* Exercise prompt *
Search the data for "table" and copy every matching line.
+-------+
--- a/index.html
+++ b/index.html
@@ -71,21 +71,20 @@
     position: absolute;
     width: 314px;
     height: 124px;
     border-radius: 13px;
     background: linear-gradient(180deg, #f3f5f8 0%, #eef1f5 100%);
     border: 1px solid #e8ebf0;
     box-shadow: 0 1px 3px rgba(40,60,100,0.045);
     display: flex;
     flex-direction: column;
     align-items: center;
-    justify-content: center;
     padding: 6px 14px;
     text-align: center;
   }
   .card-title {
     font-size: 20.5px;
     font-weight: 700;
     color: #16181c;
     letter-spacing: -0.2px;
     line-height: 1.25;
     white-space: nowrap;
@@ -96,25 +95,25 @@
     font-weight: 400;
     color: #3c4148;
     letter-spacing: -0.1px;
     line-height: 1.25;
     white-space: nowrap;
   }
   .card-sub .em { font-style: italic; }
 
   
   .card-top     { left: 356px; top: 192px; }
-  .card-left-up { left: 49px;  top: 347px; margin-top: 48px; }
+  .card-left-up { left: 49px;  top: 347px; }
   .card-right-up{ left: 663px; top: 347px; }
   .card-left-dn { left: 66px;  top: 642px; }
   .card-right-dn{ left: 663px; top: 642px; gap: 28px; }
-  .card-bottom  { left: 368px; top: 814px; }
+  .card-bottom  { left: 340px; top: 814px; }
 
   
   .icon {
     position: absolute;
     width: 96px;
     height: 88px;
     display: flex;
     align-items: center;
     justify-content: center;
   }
+-------+
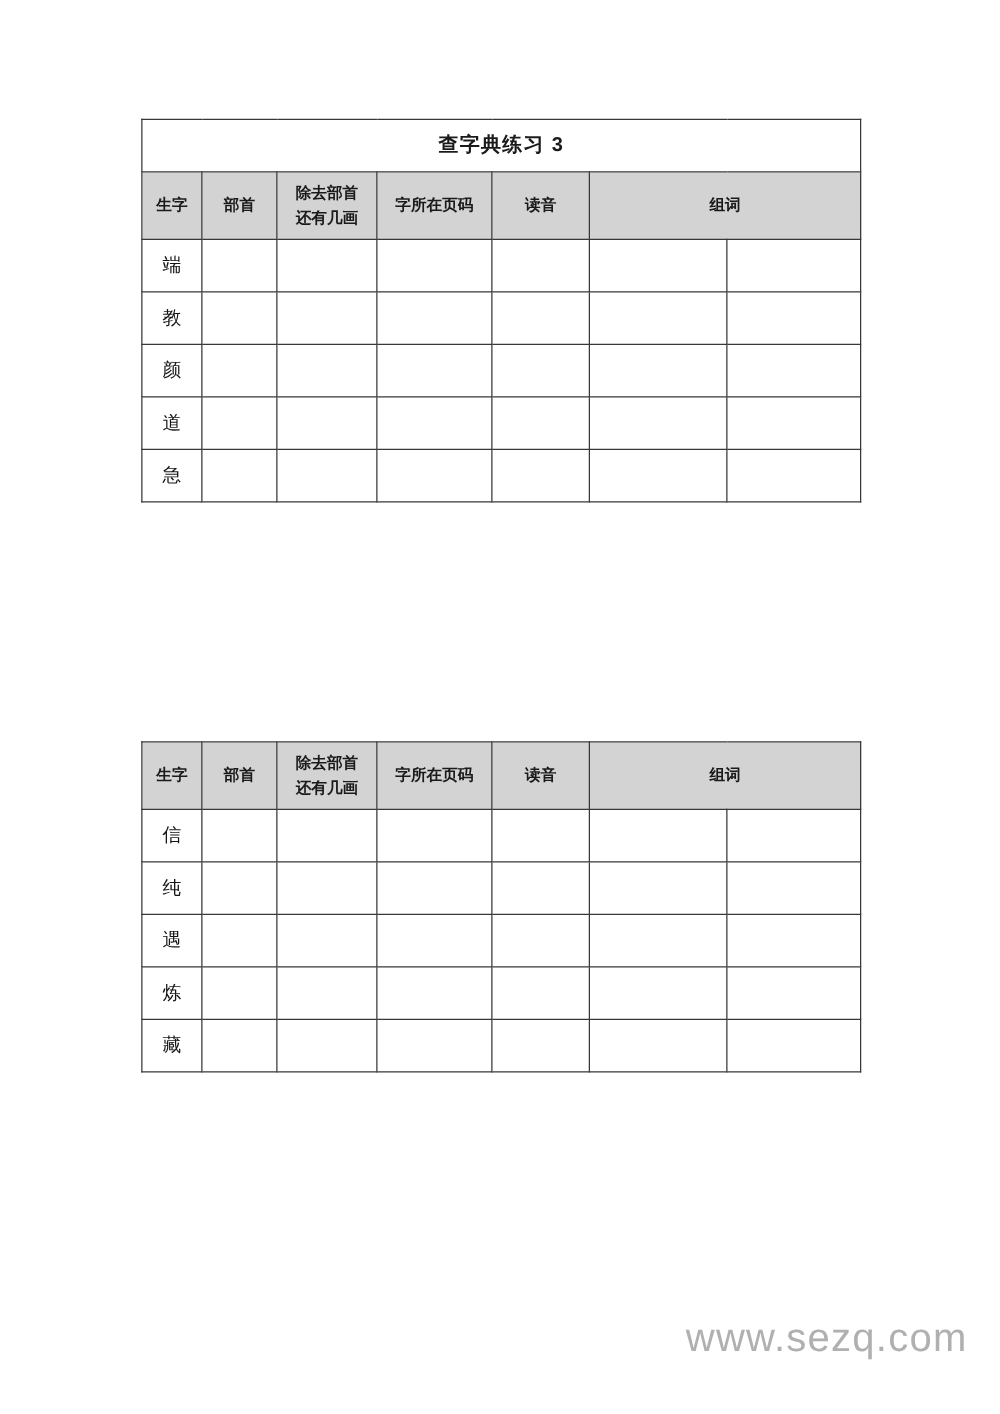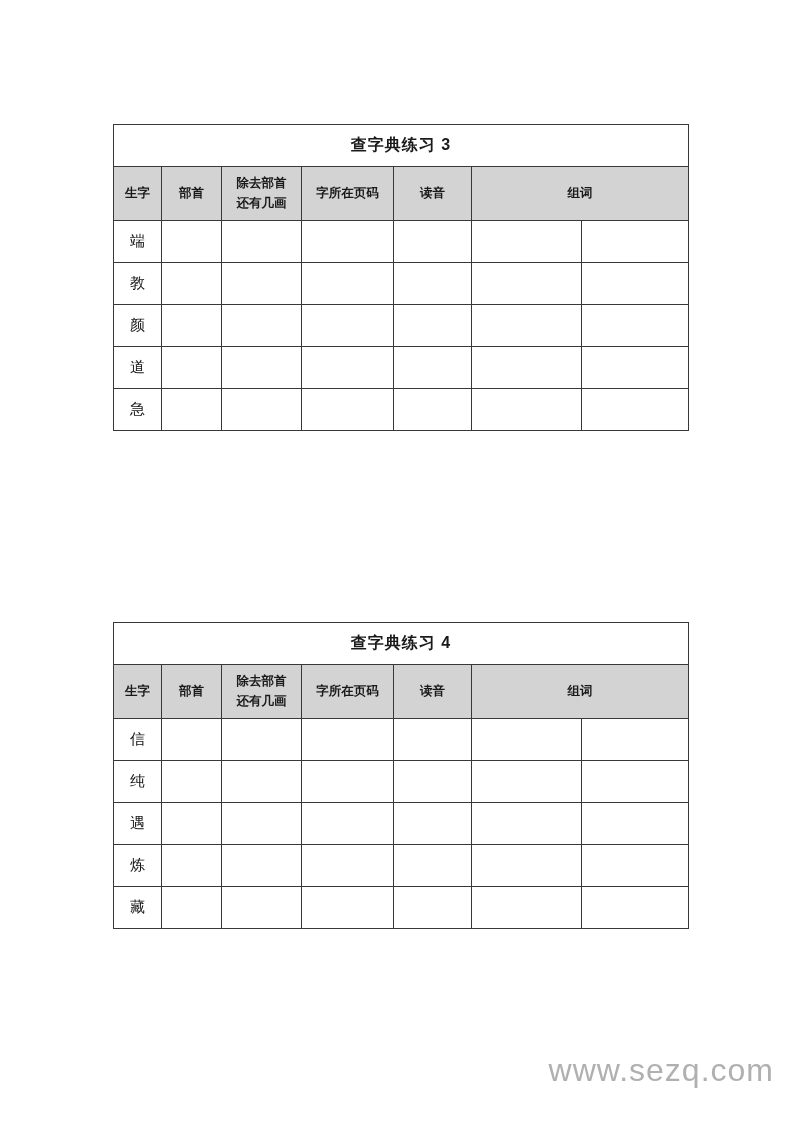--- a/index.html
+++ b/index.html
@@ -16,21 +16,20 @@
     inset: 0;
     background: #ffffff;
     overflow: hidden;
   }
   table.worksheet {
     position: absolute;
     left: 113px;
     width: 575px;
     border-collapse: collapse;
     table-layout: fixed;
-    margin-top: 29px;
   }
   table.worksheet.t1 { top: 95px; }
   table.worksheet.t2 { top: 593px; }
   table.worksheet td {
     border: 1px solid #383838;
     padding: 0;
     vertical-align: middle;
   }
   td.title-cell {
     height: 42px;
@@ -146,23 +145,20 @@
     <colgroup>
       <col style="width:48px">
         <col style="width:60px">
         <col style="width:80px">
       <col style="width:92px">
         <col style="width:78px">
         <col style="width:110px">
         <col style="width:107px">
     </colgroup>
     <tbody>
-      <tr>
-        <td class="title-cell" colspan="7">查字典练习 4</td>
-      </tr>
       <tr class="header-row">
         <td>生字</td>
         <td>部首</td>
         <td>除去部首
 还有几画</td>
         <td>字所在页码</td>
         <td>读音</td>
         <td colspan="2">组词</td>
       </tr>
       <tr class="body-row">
+-------+
* Worked solution *
   table.worksheet {
     table-layout: fixed;
   table.worksheet.t1 { top: 95px; }
   table.worksheet.t2 { top: 593px; }
   table.worksheet td {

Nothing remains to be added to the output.